**Excerpted passage:**
********************

More data on productivity of small teams

“Adding manpower to a late software project makes it later”. The so-called Brooks’s Law on productivity of software project is well known, since Fred Brooks’ seminal work The Mythical Man-Month, first published in 1975.

That is one of the reasons I’m wince a little when a company talks about plans to hire lots of software developers.

This recent study by QSM seems to prove me right. Its conclusion seems to be that Brooks’s Law can be extended to projects that are not late. At any rate, code is not produced at a faster pace with more manpower.

CorridorThe idea was to compare the time require to build a 100,000 lines projects, depending on the size of the teal. Results are :

  • 32-people teams : 8.9 months
  • 4-people teams : 9.1 months

That’s a one-week difference. 2-3%!

Costs are obviously much in favor of small teams (roughly 8 times cheaper for the same result!). One of the reasons suggested could be that large teams produce many more bugs.

********************

**Supplied data:**
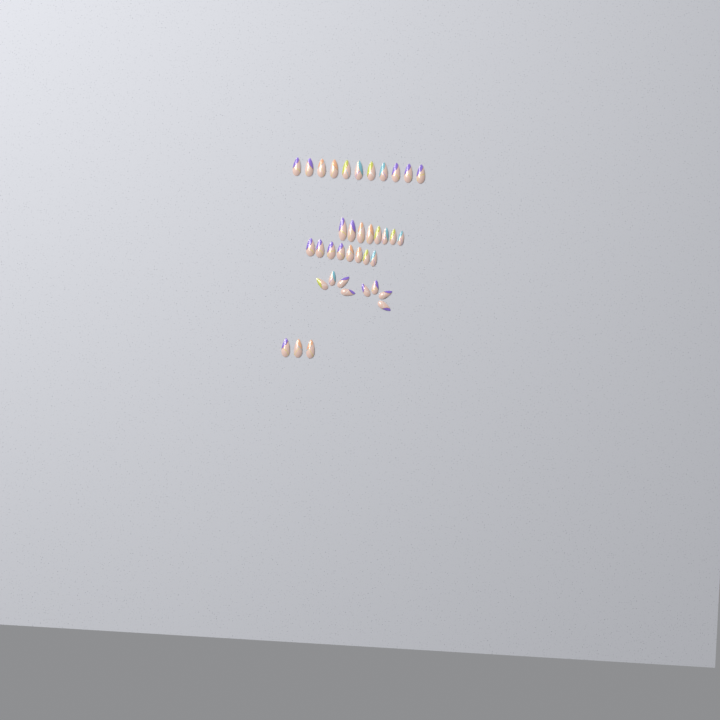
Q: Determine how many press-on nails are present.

********************

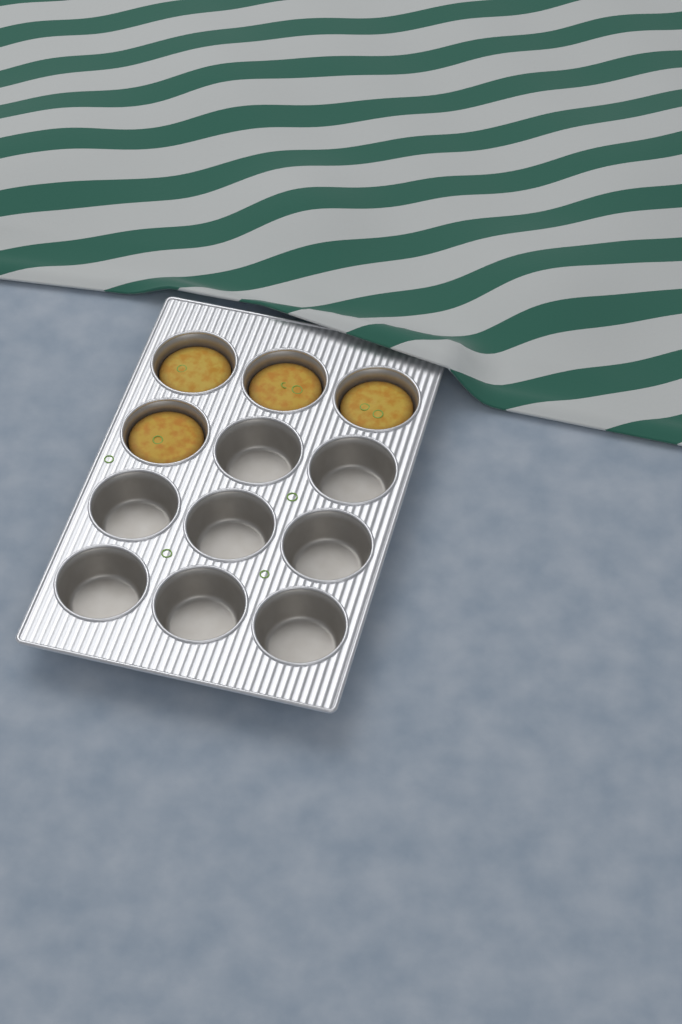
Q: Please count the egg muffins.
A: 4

********************

**Set task:**
Carry the post on small-team productivity forward from its last sentence. The rows above have nothing to do with the post on small-team productivity.

**Result of the exercise:**
Unfortunately, there are no discussions on other possible explanations, such as complexity in coordinating, communication, the number of managers, location over multiple rooms or sites, skills, turnover, size of the company… I would have also liked to see other sizes compared. Is there a productivity peak at 2 people ? 6 ? 4 ?

A few years ago, I got into a discussion where one of the persons remarked: “managing large teams is hard!” As far as as I’m concerned, the answer seems to be: “well, don’t do it, then.”

About Eric Lefevre-Ardant

Independent technical consultant.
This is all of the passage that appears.